El contexto de una discrepancia, que puede llevar a seres humanos hasta un Auto de Fe, resulta perculiarmente ilustrativo para enmarcar lo que supone la tolerancia en el mundo actual. En este punto es cuando se transciende el ámbito local para ir hacia los temas universales. Todos vemos diariamente en los medios de comunicación como por discrepancias igual de pueriles se masacran miles de vidas humanas en todos los continentes. Y lo más penoso es que ni siquiera nos inmutamos ante ello.

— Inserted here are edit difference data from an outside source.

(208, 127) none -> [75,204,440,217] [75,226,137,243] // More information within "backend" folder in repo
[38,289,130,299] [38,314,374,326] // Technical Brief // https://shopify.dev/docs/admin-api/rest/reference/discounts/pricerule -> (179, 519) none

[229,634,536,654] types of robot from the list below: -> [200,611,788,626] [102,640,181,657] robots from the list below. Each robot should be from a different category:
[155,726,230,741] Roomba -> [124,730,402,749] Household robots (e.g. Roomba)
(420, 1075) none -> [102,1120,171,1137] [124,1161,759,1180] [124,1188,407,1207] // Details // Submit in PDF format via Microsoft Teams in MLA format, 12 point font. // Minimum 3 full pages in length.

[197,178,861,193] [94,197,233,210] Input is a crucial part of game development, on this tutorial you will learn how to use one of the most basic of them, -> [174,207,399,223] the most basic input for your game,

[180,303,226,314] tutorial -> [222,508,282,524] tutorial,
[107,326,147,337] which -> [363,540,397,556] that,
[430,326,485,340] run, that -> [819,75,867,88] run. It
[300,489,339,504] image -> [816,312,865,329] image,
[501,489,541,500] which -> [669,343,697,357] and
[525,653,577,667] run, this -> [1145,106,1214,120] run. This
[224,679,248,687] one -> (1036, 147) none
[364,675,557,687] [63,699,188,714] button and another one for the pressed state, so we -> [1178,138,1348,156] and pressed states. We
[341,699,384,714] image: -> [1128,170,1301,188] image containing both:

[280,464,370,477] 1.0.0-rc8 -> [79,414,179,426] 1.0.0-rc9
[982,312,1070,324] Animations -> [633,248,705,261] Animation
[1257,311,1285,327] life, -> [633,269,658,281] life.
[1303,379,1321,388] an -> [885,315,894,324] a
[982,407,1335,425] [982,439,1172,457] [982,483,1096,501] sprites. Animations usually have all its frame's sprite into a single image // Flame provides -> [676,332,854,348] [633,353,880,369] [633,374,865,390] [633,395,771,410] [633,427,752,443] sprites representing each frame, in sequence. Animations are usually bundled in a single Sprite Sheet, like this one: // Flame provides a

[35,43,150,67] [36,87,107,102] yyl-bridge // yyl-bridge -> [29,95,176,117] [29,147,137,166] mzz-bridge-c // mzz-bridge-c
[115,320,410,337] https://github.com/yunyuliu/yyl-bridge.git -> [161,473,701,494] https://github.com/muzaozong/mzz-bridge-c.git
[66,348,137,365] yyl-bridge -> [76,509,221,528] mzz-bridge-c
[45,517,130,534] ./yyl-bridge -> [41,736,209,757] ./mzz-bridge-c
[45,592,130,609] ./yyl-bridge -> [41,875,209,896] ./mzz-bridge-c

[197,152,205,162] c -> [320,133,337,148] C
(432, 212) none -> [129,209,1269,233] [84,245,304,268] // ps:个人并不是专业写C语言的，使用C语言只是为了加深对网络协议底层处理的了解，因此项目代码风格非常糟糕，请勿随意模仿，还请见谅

"El hereje" se presenta como proceso vital completo, que comienza incluso antes del nacimiento del protagonista. Cirpiano Salcedo es el único heredero de una familia pequeñoburguesa castellana. El incipiente desarrollo de la burguesia hispánica se verá fustrado por un inconsistente imperialismo y una mentalidad social donde primará el prestigio - el acceso a la nobleza - frente al desarrollo de actividades productivas. Salcedo será siempre, aún sin saberlo, un individuo que navegará contracorriente. Desde sus intentos de innovación industrial y comercial, hasta el descubrimiento de su propia sexualidad, pasando por el cuestionamiento de los dogmas religiosos, todos son elementos muy de su tiempo, de la Europa de su tiempo. Pero chocan frontalmente contra las bases estructurales y superestructurales de una España con veleidades imperiales.
La perfecta simbiosis entre un rico lenguaje, eminentemente rural y ya practicamente en des-uso, y una constante sencillez y claridad expositiva, junto con una trama bien estructurada, hacen de "El hereje", posiblemente, la culminación que se merece de una obra literaria absolutamente coherente como la de Miguel Delibes.